Making Your Company an Attractive Investment
It is a competitive market when it comes to raising money for your company. You need every advantage you can get. Providing your investors with an immediate return on their investment via the Wisconsin government can be the leg up your business needs.
Wisconsin Act 255 set up the Angel Investment and Venture Capital Tax Credit program designed to encourage investment in small, high-technology businesses that have high growth potential. Early-stage businesses conducting pre-commercialization activities related to proprietary technology may be designated as Qualified New Business Ventures. Angel investors, angel investment networks and venture capital seed funds may qualify for Wisconsin tax credits by investing in these designated companies.
How Epiphany Law Can Help
Epiphany Law understands the complexities of raising capital in today’s marketplace. Among those complexities are tax incentives put in place by governmental entities seeking to attract high-tech companies.
Epiphany Law can help you determine if your business qualifies for providing investors tax credits, including the very lucrative credits provided by Act 255. We can also assist you in wading through the bureaucracy that accompanies any government program. In short, rely on Epiphany Law for all of your business needs.
Questions & Answers
Q: Can I qualify my real estate development project for Act 255?

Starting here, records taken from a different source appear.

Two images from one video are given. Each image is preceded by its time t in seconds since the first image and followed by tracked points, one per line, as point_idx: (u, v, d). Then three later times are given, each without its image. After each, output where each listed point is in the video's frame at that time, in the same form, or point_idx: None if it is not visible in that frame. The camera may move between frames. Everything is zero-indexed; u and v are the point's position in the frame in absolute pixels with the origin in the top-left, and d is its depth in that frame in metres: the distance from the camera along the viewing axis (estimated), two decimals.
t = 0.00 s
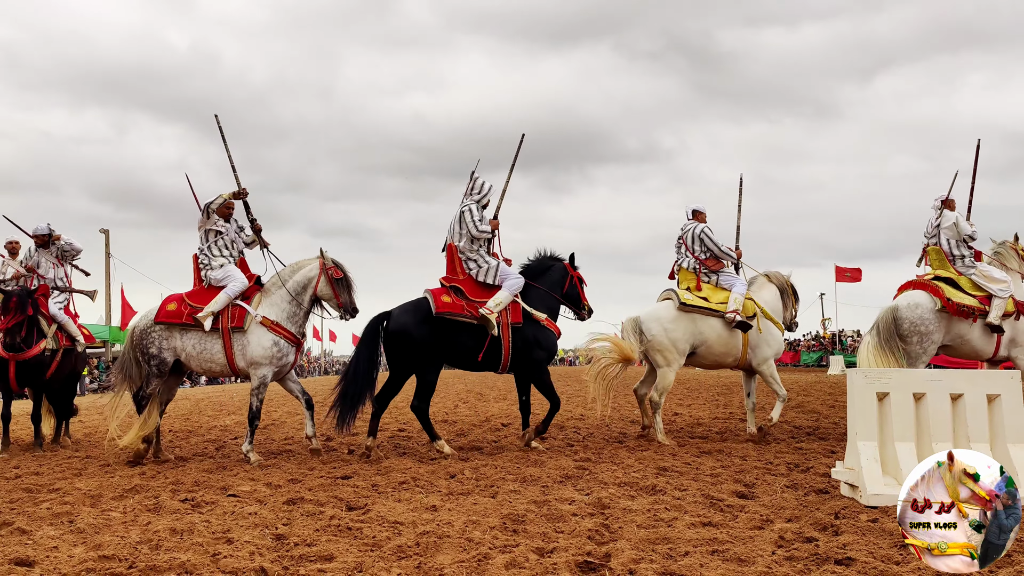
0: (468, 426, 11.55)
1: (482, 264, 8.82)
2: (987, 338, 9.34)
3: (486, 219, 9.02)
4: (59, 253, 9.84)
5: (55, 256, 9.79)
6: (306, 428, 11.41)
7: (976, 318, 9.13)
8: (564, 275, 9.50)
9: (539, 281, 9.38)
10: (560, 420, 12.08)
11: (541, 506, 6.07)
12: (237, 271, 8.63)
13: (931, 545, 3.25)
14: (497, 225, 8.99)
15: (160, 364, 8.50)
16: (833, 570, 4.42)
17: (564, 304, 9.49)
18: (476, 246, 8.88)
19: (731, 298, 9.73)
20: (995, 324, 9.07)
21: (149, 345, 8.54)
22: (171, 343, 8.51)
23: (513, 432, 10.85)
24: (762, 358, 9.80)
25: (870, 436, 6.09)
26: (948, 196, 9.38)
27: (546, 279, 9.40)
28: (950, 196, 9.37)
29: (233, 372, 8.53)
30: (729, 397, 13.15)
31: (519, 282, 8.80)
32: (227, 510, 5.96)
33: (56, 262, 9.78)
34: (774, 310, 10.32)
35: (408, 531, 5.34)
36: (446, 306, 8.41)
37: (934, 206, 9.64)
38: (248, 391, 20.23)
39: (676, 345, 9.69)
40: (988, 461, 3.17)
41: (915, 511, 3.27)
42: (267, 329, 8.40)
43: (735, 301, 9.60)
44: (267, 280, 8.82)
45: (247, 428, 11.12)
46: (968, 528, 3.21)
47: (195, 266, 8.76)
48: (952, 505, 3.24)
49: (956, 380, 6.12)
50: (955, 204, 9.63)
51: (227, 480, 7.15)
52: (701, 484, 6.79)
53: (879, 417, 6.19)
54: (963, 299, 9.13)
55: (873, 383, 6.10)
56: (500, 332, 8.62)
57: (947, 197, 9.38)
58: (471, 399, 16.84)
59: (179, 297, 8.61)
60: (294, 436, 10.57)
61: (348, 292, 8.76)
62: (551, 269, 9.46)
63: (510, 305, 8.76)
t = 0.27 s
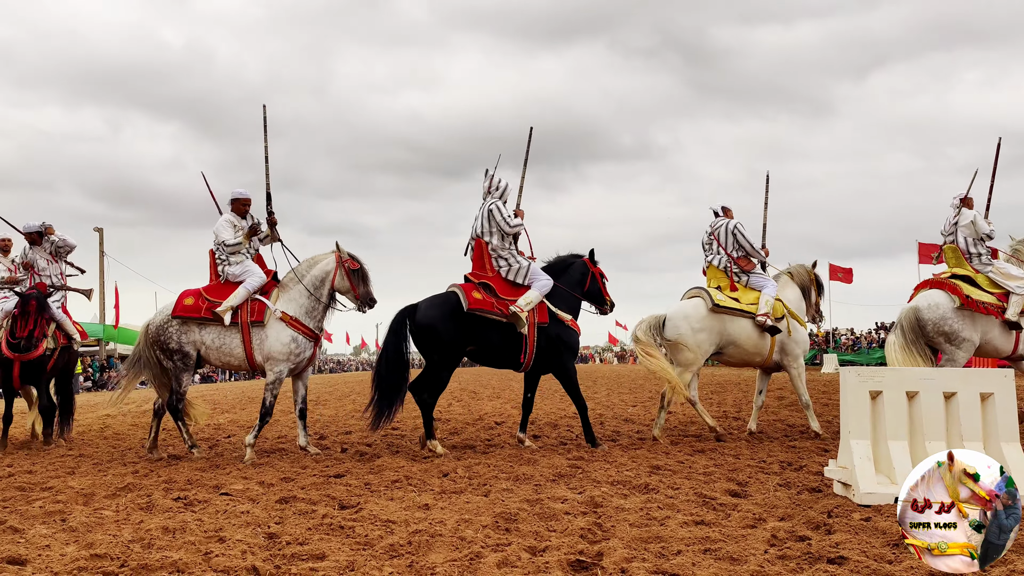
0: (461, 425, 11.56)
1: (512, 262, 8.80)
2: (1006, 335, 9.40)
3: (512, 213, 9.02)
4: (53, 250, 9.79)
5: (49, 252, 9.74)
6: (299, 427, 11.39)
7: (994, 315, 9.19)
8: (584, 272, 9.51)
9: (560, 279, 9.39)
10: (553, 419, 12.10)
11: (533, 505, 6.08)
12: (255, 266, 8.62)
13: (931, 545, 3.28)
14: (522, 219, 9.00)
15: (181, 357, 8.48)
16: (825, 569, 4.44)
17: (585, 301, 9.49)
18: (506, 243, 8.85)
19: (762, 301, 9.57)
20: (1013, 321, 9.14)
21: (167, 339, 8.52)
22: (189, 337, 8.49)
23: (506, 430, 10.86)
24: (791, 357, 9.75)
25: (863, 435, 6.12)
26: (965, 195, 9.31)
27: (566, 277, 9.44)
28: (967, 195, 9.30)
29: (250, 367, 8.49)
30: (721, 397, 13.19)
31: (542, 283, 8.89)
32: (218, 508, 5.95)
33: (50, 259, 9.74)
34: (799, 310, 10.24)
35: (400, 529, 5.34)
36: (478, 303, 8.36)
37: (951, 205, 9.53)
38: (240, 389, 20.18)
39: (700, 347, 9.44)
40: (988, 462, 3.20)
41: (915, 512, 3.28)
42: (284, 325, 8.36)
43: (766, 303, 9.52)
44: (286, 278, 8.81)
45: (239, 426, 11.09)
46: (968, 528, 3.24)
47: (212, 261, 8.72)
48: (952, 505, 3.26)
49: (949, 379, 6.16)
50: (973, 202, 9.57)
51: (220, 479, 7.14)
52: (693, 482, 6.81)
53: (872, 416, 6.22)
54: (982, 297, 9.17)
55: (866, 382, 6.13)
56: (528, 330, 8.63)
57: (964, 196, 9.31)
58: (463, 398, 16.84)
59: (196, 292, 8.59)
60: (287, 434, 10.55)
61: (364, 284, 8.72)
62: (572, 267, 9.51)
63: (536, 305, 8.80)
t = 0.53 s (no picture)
0: (460, 423, 11.56)
1: (543, 261, 8.81)
2: None
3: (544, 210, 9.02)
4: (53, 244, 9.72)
5: (50, 248, 9.69)
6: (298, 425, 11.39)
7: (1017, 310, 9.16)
8: (616, 269, 9.49)
9: (591, 277, 9.33)
10: (552, 417, 12.10)
11: (532, 503, 6.09)
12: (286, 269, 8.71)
13: (931, 545, 3.28)
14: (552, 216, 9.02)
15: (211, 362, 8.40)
16: (824, 567, 4.45)
17: (615, 299, 9.50)
18: (538, 241, 8.87)
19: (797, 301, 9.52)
20: None
21: (195, 344, 8.38)
22: (219, 341, 8.41)
23: (505, 429, 10.87)
24: (820, 353, 9.79)
25: (862, 433, 6.13)
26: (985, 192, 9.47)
27: (598, 274, 9.38)
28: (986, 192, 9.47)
29: (282, 369, 8.51)
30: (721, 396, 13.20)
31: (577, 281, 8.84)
32: (218, 507, 5.96)
33: (52, 255, 9.71)
34: (835, 309, 10.12)
35: (399, 528, 5.35)
36: (510, 302, 8.35)
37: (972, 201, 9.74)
38: (240, 388, 20.19)
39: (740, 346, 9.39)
40: (988, 462, 3.20)
41: (917, 511, 3.29)
42: (322, 325, 8.51)
43: (803, 304, 9.40)
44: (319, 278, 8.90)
45: (239, 424, 11.09)
46: (968, 528, 3.24)
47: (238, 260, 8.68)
48: (952, 505, 3.26)
49: (948, 377, 6.16)
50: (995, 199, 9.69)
51: (218, 478, 7.14)
52: (692, 481, 6.81)
53: (871, 414, 6.22)
54: (1005, 292, 9.15)
55: (865, 380, 6.14)
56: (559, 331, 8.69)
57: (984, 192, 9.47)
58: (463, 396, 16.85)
59: (225, 292, 8.49)
60: (286, 433, 10.55)
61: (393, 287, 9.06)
62: (603, 264, 9.46)
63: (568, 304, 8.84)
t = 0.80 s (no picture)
0: (458, 424, 11.56)
1: (568, 265, 8.75)
2: None
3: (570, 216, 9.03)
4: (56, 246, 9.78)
5: (54, 250, 9.75)
6: (296, 425, 11.38)
7: None
8: (644, 274, 9.48)
9: (619, 280, 9.35)
10: (550, 418, 12.10)
11: (530, 503, 6.08)
12: (315, 270, 8.63)
13: (931, 545, 3.29)
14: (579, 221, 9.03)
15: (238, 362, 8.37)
16: (822, 567, 4.46)
17: (643, 303, 9.45)
18: (564, 245, 8.84)
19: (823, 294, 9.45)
20: None
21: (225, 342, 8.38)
22: (249, 340, 8.41)
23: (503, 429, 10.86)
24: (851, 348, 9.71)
25: (859, 433, 6.13)
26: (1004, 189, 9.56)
27: (625, 279, 9.39)
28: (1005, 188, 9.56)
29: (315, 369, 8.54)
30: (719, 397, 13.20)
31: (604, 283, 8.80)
32: (216, 507, 5.95)
33: (57, 256, 9.78)
34: (864, 304, 10.02)
35: (397, 528, 5.34)
36: (533, 304, 8.46)
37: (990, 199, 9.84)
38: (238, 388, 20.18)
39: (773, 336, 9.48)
40: (988, 462, 3.20)
41: (916, 512, 3.28)
42: (353, 325, 8.52)
43: (828, 297, 9.36)
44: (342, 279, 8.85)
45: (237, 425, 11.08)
46: (968, 528, 3.24)
47: (267, 261, 8.64)
48: (952, 505, 3.27)
49: (945, 377, 6.18)
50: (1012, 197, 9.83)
51: (217, 477, 7.14)
52: (690, 481, 6.82)
53: (868, 414, 6.23)
54: None
55: (862, 381, 6.14)
56: (586, 332, 8.68)
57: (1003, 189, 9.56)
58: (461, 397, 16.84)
59: (255, 293, 8.47)
60: (284, 433, 10.54)
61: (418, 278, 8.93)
62: (631, 268, 9.46)
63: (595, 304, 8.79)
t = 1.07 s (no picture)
0: (458, 422, 11.55)
1: (599, 261, 8.78)
2: None
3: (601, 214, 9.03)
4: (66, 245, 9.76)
5: (64, 249, 9.74)
6: (295, 424, 11.39)
7: None
8: (675, 264, 9.40)
9: (648, 273, 9.38)
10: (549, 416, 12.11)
11: (529, 502, 6.08)
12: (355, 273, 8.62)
13: (931, 545, 3.30)
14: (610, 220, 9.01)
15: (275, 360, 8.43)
16: (821, 565, 4.46)
17: (677, 293, 9.42)
18: (594, 243, 8.85)
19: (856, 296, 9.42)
20: None
21: (263, 340, 8.46)
22: (288, 340, 8.44)
23: (502, 427, 10.86)
24: (886, 354, 9.62)
25: (858, 432, 6.14)
26: None
27: (655, 270, 9.38)
28: None
29: (352, 369, 8.56)
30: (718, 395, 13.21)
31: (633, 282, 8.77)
32: (215, 505, 5.96)
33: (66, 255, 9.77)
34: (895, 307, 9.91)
35: (397, 526, 5.35)
36: (565, 300, 8.45)
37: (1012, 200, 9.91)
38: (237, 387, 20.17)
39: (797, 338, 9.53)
40: (988, 462, 3.20)
41: (918, 512, 3.30)
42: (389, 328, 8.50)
43: (860, 298, 9.33)
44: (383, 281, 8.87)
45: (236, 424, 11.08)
46: (968, 528, 3.24)
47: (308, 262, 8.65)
48: (952, 505, 3.27)
49: (944, 376, 6.18)
50: None
51: (216, 476, 7.14)
52: (690, 479, 6.83)
53: (867, 413, 6.24)
54: None
55: (861, 379, 6.15)
56: (616, 328, 8.64)
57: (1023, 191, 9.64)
58: (460, 395, 16.84)
59: (295, 296, 8.53)
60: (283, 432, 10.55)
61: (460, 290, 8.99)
62: (663, 260, 9.43)
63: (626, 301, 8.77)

A: Businesses engaged in real estate development, insurance, banking, lending, lobbying, political consultation, professional services provided by attorneys, accountants, business consultants, physicians or health care consultants, wholesale or retail trade, leisure, hospitality, transportation or construction are not eligible for the Act 255 program.
Q: What is an eligible investment?
A: Under Act 255, an eligible investment must meet each of the following:
- It must be made after a business is certified
- It must be a cash investment
- It must be common stock, membership interest, preferred stock or equivalent
- The investor must be an eligible investor.
Q: Who is an eligible investor?
A: Eligible investors under Act 255 include accredited investors and qualified venture funds. Investors may not have invested in, or have any ownership interest in, the business prior to certification. Investors who have invested in the company before certification are not eligible for tax credits if they make further investment.